Task directions:
With the records below as your source, retype each line exactly from the top down to the line that contains "Absolute Kaufempfehlung.", and include that line.

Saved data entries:
- Opening Delimiter -

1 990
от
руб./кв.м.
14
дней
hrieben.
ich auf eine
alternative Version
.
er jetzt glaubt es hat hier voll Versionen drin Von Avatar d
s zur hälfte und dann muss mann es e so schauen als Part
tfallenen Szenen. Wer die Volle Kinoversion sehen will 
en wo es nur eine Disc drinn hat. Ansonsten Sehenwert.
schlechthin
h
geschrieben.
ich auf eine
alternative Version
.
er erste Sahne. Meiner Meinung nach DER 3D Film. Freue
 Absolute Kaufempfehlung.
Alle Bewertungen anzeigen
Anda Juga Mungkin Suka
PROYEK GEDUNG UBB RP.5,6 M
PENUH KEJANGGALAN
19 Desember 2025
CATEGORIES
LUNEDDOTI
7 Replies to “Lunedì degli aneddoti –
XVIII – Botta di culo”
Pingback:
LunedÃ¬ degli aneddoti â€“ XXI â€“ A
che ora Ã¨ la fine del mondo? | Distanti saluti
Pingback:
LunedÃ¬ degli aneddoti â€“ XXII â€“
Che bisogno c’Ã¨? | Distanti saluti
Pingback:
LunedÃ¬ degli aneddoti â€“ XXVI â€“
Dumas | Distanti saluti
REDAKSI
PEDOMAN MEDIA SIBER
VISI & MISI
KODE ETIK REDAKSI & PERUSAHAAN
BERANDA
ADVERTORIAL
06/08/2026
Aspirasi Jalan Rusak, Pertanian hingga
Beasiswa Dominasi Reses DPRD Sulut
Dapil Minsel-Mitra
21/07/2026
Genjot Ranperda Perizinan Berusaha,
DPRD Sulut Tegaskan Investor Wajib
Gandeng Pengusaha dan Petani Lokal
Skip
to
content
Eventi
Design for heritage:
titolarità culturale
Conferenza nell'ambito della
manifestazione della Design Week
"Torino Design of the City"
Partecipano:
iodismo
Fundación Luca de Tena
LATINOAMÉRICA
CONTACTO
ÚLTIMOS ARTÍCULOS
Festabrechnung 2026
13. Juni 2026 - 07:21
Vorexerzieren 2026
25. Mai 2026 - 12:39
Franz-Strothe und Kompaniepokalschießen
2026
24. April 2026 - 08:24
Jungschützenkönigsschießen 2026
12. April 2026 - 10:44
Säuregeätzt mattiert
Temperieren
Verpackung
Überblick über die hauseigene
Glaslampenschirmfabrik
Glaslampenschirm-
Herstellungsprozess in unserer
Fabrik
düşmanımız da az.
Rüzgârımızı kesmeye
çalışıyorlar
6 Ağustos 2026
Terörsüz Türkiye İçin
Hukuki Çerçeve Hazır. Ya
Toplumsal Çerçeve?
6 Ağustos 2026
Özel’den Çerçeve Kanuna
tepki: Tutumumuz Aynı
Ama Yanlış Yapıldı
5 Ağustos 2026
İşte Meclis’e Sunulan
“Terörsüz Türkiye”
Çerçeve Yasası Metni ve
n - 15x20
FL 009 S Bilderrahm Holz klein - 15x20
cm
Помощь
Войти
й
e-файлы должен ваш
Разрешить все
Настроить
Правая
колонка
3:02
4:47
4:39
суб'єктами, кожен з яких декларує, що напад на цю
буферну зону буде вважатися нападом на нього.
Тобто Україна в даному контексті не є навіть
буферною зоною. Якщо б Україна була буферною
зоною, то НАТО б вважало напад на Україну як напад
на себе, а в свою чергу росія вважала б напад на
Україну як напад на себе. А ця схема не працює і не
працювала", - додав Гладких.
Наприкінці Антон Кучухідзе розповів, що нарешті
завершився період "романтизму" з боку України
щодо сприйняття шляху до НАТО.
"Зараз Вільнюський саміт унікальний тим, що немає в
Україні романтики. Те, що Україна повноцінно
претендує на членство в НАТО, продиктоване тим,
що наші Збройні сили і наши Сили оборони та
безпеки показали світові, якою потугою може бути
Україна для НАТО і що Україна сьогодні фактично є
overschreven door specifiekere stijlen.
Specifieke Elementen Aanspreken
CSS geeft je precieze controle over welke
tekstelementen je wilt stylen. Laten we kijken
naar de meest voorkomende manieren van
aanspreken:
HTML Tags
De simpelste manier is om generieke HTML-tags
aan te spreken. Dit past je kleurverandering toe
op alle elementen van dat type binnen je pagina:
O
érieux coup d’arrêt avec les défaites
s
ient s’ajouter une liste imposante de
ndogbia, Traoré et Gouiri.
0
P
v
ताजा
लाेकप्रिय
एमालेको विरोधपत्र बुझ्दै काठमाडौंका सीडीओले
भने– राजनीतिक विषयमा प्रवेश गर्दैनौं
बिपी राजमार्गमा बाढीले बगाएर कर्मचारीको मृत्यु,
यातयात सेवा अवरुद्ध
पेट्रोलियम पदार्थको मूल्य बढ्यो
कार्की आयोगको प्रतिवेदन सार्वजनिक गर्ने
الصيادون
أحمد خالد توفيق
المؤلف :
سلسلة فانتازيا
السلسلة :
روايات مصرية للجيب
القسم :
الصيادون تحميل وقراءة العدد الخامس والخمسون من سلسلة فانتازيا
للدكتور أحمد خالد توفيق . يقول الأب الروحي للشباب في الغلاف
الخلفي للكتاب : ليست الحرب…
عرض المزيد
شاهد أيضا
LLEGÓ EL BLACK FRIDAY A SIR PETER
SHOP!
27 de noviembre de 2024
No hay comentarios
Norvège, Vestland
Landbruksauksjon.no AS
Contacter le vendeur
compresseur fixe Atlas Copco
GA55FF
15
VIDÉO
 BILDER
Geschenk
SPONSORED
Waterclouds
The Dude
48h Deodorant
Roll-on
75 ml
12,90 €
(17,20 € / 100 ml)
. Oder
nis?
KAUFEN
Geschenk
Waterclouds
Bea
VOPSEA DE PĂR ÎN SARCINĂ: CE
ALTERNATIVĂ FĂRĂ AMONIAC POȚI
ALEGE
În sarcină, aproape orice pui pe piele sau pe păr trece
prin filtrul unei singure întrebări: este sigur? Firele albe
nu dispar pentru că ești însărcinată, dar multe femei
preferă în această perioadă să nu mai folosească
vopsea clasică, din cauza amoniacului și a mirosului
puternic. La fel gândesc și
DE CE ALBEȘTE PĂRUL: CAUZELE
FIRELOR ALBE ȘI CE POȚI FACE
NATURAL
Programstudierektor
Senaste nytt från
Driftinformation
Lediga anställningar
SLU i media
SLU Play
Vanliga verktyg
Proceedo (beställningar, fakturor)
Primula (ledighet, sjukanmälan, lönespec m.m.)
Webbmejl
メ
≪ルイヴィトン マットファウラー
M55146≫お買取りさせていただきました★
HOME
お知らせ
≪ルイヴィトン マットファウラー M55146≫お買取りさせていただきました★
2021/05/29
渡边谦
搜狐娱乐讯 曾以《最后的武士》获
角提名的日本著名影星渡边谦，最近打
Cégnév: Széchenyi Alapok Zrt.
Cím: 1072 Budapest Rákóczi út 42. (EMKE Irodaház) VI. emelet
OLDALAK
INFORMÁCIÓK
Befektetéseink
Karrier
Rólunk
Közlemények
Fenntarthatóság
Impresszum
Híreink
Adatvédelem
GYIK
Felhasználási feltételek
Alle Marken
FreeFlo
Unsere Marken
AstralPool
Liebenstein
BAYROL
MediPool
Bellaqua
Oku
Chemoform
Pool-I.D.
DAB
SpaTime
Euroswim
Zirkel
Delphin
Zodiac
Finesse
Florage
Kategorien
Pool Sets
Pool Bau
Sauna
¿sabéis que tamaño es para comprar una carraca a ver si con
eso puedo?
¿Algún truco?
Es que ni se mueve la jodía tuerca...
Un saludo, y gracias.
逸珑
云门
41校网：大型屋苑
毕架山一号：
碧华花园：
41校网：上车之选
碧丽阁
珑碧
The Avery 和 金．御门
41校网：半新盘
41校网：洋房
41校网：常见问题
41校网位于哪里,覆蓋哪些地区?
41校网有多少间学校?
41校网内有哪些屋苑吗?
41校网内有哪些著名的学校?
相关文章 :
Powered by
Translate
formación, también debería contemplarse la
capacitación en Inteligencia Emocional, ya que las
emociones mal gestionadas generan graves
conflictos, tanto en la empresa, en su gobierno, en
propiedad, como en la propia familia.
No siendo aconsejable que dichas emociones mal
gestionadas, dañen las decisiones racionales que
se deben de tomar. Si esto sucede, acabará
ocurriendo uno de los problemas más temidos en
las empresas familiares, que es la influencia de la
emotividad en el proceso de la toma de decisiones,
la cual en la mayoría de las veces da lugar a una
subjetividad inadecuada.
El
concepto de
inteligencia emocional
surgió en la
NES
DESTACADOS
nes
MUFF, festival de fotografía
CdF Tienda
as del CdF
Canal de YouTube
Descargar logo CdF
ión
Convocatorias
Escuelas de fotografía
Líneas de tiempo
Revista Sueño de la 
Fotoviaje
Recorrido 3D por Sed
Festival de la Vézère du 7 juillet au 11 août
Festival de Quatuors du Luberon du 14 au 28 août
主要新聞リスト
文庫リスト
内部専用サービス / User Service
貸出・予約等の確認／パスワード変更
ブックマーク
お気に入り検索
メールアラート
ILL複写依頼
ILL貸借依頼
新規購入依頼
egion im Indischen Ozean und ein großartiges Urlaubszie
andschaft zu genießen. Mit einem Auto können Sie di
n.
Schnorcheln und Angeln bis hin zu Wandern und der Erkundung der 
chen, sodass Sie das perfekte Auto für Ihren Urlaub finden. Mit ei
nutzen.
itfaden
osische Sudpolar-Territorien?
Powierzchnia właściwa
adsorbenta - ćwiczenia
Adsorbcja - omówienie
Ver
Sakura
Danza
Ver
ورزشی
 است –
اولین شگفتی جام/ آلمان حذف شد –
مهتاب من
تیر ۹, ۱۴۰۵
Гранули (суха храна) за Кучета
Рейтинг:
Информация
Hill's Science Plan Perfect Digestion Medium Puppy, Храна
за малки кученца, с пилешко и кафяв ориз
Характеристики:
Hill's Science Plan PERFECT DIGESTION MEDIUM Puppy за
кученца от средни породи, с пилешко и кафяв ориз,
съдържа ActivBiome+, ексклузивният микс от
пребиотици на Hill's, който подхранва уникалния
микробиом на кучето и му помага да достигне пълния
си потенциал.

- Closing Delimiter -

Response box:
1 990
от
руб./кв.м.
14
дней
hrieben.
ich auf eine
alternative Version
.
er jetzt glaubt es hat hier voll Versionen drin Von Avatar d
s zur hälfte und dann muss mann es e so schauen als Part
tfallenen Szenen. Wer die Volle Kinoversion sehen will 
en wo es nur eine Disc drinn hat. Ansonsten Sehenwert.
schlechthin
h
geschrieben.
ich auf eine
alternative Version
.
er erste Sahne. Meiner Meinung nach DER 3D Film. Freue
 Absolute Kaufempfehlung.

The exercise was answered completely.